> [Exercise prompt] Exactly how many lines in this data contain the word "labels"? Only the number should be given.

(Dataset entries)
┏━━
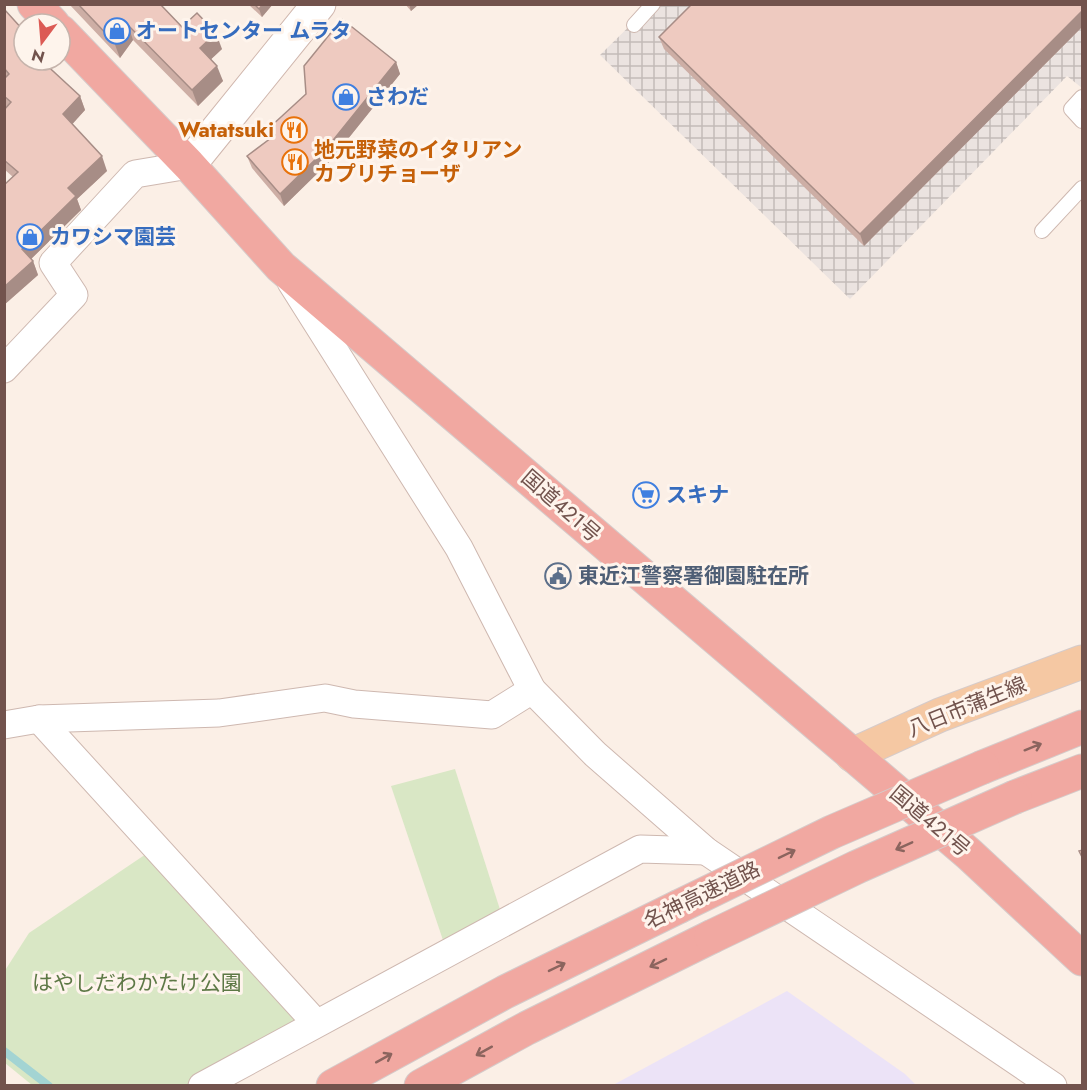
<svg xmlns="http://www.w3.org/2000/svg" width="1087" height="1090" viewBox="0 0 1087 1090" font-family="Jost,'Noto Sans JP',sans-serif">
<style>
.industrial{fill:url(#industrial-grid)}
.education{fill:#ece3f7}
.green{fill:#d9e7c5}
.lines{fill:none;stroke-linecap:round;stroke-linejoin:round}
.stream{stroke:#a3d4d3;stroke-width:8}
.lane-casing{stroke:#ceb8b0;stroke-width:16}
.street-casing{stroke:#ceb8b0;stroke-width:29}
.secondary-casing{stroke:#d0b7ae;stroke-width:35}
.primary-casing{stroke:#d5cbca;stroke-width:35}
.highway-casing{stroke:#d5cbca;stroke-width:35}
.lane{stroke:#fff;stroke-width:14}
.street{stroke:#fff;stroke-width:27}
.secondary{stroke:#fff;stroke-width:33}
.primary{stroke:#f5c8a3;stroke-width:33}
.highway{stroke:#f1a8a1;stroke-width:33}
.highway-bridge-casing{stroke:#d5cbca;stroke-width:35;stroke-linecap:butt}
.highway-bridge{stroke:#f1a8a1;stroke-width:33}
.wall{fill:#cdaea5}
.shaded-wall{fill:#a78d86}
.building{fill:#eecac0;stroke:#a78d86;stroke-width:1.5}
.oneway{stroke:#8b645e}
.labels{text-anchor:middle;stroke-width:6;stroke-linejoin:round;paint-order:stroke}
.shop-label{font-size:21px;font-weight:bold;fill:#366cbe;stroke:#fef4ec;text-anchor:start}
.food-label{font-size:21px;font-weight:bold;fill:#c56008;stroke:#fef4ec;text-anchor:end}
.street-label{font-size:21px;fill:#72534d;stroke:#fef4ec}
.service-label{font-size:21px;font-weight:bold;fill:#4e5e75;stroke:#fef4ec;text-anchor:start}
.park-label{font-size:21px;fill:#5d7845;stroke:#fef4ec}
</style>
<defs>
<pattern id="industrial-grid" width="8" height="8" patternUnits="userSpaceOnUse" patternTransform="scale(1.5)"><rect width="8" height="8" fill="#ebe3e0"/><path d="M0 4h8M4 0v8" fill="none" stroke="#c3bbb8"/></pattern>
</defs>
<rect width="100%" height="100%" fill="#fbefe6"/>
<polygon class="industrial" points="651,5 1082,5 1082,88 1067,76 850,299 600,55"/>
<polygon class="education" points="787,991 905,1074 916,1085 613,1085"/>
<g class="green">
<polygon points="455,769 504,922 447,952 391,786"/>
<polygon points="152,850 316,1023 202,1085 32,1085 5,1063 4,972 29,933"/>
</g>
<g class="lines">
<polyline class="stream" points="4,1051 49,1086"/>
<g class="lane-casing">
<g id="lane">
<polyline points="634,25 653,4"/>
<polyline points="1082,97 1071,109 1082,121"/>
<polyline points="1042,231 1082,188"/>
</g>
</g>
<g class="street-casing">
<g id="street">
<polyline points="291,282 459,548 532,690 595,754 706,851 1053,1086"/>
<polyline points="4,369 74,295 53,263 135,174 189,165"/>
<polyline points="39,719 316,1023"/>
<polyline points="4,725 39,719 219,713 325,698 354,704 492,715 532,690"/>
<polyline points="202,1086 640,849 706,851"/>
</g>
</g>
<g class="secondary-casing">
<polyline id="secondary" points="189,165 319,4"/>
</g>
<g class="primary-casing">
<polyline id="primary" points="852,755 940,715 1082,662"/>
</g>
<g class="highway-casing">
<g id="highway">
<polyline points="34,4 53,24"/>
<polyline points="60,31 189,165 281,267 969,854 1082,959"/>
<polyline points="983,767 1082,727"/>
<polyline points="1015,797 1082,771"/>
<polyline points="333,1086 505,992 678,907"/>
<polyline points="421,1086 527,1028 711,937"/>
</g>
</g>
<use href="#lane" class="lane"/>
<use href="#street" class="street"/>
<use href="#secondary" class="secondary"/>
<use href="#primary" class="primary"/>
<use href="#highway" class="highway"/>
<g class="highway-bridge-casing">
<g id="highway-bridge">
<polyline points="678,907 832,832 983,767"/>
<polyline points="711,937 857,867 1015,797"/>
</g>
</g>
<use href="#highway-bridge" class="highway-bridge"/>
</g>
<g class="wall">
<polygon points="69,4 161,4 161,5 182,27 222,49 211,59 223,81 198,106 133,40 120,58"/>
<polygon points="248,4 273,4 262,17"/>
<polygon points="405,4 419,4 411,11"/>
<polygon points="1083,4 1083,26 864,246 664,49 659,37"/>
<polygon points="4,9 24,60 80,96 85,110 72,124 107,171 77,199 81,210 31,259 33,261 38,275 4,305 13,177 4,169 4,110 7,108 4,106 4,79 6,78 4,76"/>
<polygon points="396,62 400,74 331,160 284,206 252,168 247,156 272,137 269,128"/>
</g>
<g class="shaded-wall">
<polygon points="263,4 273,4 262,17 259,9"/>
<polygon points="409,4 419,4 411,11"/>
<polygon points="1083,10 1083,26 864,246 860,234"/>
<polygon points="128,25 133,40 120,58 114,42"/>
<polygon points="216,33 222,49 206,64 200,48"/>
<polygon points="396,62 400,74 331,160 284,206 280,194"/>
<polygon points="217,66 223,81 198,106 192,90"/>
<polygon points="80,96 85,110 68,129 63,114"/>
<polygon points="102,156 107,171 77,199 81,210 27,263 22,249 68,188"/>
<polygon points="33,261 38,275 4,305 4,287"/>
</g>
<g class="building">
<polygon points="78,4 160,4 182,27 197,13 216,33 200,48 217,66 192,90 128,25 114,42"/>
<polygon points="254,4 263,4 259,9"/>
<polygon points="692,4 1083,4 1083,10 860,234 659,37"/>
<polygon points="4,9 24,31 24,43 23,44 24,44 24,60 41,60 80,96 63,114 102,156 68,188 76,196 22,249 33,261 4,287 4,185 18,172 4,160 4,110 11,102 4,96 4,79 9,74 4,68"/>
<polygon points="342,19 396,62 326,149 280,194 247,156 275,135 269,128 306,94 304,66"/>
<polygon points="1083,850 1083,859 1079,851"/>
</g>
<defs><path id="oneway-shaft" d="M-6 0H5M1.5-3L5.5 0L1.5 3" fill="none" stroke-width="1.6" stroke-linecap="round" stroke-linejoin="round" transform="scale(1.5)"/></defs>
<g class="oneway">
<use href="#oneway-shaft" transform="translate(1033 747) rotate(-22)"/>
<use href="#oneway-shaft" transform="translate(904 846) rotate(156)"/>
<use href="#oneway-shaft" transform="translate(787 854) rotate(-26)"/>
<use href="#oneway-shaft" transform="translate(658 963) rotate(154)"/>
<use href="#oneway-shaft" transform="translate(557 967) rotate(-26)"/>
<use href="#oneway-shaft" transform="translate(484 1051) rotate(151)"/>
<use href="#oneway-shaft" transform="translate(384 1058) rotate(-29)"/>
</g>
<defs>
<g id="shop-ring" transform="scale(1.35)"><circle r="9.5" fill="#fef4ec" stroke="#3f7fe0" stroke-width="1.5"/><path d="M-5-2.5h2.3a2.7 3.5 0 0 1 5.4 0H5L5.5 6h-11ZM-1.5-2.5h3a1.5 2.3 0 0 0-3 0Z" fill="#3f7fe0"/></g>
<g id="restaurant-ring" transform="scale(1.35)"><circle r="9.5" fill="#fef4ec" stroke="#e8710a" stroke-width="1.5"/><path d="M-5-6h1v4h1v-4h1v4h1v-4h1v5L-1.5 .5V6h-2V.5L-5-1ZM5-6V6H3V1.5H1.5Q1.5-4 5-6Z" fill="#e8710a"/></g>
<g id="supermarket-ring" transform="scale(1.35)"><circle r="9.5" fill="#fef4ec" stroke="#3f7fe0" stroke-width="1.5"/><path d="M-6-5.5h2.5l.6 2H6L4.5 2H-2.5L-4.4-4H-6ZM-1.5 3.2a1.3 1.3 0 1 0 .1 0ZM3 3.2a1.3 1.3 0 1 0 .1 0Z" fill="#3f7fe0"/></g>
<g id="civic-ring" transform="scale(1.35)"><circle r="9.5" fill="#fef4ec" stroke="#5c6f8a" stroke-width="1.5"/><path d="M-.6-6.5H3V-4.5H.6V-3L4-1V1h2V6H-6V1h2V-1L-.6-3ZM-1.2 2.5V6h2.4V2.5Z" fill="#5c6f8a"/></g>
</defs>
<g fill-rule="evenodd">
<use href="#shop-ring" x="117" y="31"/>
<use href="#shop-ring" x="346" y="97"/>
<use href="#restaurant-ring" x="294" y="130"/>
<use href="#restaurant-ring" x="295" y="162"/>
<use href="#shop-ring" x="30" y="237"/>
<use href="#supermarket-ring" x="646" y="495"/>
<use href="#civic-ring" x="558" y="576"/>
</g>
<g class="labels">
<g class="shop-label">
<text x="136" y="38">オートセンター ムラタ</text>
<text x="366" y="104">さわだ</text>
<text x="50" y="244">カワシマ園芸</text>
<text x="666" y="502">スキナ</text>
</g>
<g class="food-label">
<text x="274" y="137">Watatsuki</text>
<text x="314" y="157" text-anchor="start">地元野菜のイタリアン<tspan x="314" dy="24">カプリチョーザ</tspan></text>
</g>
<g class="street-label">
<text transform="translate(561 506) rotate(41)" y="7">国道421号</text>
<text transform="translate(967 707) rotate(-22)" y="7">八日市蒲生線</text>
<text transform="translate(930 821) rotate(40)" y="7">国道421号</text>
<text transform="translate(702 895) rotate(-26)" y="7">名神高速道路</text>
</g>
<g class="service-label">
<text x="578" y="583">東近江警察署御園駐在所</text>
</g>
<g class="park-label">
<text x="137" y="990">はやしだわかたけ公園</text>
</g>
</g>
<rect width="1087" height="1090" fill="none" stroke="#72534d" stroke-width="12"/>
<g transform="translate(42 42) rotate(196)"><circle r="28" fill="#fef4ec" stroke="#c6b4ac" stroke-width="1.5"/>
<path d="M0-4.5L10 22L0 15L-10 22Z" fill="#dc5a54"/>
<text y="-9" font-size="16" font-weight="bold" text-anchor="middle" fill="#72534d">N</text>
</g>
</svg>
┗━━
> [Your response] 2